▶ _Data section_
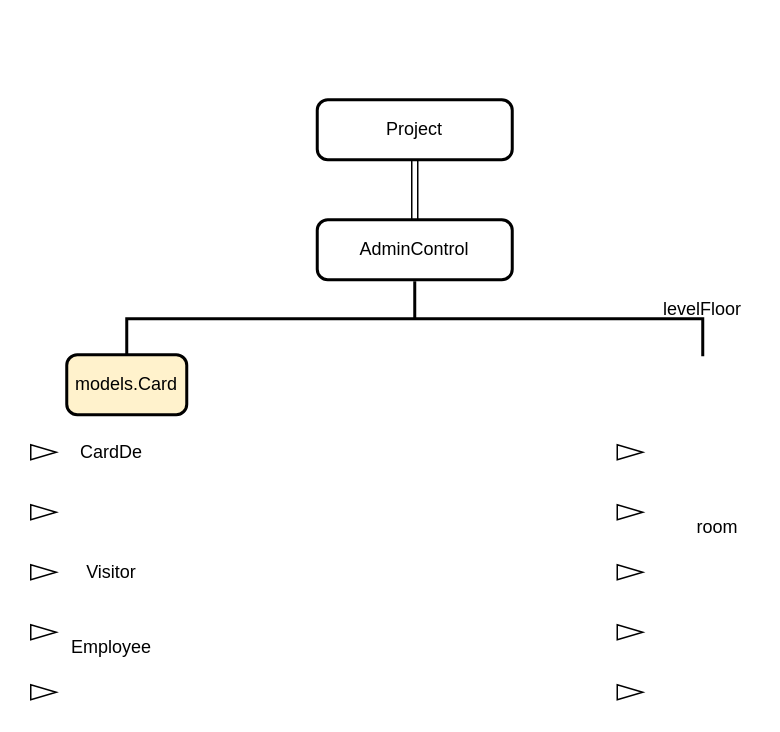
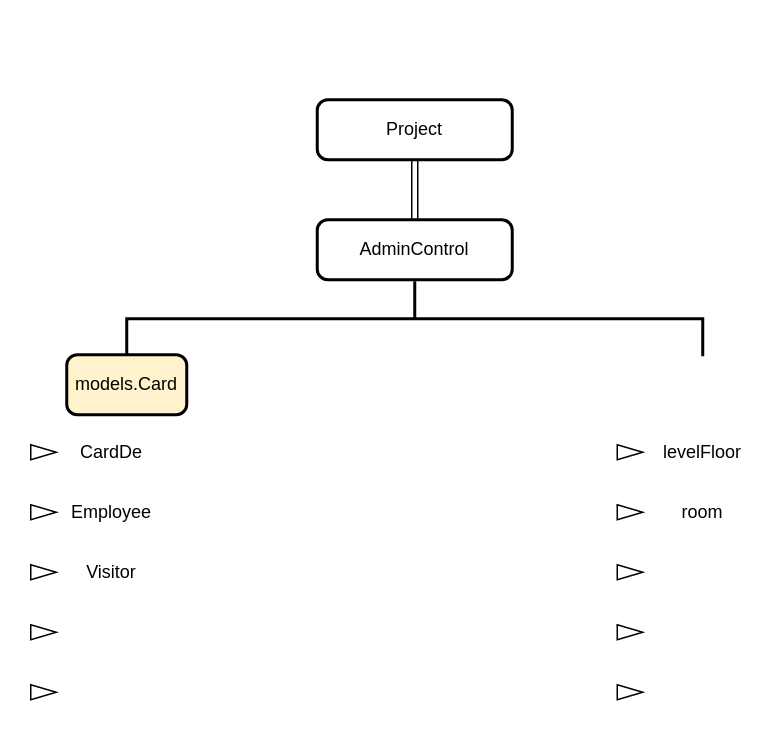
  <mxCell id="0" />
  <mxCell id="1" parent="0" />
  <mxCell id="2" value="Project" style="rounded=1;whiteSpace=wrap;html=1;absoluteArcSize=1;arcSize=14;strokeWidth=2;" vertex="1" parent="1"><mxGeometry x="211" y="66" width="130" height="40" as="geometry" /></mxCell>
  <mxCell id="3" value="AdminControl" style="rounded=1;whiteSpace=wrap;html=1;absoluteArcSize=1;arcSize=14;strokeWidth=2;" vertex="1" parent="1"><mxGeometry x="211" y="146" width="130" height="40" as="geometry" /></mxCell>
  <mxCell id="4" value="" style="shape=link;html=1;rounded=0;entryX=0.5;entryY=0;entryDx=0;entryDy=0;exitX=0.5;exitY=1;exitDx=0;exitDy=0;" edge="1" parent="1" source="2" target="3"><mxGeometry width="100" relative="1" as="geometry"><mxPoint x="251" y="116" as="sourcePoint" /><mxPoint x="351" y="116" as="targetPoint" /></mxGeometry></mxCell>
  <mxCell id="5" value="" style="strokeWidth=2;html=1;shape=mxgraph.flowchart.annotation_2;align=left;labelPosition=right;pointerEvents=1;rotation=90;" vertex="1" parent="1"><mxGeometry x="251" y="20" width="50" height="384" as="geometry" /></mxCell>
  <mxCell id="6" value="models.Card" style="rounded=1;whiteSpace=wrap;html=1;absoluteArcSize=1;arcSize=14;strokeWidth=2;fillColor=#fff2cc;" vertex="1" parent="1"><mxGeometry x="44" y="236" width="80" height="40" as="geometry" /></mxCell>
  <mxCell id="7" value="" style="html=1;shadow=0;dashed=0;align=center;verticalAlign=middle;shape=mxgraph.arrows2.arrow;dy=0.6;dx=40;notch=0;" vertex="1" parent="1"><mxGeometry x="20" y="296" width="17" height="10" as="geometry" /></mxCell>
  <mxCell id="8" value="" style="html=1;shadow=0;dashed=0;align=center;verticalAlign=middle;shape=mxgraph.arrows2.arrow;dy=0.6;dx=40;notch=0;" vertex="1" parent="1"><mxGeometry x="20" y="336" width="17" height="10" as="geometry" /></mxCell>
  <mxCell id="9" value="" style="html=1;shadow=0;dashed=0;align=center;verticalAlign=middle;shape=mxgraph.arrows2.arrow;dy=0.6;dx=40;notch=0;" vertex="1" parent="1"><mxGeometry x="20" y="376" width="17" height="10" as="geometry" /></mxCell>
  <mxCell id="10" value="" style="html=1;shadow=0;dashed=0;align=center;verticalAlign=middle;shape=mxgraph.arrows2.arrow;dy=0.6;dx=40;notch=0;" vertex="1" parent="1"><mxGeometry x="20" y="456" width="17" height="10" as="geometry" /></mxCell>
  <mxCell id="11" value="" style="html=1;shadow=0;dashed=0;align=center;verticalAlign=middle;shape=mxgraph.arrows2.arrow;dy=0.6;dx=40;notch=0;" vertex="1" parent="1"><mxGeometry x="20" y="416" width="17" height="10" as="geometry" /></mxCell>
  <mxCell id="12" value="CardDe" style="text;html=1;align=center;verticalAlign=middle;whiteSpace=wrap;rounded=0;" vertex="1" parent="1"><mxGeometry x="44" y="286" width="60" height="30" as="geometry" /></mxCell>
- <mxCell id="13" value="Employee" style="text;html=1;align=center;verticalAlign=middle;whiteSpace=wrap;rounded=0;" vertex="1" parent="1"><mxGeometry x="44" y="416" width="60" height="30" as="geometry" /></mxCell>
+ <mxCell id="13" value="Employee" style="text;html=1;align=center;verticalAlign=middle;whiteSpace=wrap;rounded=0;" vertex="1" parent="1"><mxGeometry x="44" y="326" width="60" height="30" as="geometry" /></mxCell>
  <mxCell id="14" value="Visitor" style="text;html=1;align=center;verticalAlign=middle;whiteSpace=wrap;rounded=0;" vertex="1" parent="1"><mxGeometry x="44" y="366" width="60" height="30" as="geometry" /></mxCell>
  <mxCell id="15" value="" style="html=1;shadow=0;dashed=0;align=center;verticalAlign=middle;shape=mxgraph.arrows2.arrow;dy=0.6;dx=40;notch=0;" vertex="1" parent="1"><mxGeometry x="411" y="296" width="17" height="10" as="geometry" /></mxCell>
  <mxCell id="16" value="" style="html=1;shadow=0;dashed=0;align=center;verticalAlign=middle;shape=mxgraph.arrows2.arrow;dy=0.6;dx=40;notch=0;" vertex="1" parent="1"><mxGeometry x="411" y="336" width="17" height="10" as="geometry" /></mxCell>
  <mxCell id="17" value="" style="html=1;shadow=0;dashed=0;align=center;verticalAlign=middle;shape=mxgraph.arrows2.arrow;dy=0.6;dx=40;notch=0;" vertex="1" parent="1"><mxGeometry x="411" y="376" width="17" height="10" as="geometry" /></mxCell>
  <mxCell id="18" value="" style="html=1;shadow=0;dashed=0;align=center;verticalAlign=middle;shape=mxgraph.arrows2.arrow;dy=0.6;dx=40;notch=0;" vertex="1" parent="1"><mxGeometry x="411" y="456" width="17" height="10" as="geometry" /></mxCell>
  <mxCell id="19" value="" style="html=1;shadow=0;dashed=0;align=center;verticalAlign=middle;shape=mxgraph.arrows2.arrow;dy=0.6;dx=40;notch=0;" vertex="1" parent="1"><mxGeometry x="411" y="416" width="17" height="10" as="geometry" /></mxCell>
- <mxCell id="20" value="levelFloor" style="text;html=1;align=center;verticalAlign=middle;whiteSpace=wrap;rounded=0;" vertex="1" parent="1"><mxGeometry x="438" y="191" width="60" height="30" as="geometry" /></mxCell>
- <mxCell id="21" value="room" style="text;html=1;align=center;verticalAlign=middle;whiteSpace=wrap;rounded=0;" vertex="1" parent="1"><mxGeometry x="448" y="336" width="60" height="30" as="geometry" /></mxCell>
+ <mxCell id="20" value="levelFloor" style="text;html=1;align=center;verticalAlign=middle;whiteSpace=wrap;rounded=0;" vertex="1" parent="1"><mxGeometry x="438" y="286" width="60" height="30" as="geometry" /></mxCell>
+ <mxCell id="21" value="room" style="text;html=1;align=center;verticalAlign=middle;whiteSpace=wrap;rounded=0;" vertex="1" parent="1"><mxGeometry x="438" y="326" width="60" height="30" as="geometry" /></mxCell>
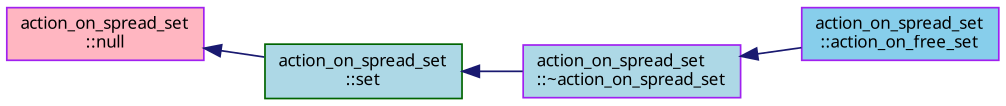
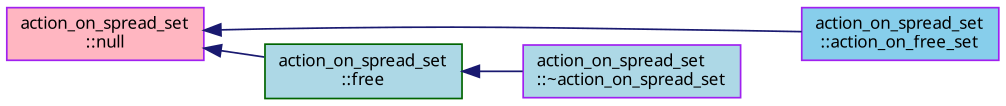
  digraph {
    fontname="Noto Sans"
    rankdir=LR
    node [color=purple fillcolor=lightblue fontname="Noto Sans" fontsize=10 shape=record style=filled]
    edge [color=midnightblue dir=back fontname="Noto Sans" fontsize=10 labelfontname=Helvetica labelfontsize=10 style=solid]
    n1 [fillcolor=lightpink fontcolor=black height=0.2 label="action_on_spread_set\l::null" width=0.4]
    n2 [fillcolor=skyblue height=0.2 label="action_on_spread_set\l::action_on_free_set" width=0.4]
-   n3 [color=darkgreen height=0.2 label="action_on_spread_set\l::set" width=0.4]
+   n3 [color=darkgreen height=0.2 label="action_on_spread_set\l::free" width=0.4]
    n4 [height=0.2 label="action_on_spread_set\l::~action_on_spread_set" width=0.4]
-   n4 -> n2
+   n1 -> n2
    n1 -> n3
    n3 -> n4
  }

▶ _What is needed_
Count the lines in the entries above that contain the string "edge", and reply with the number alone.

▶ _Exercise output_
2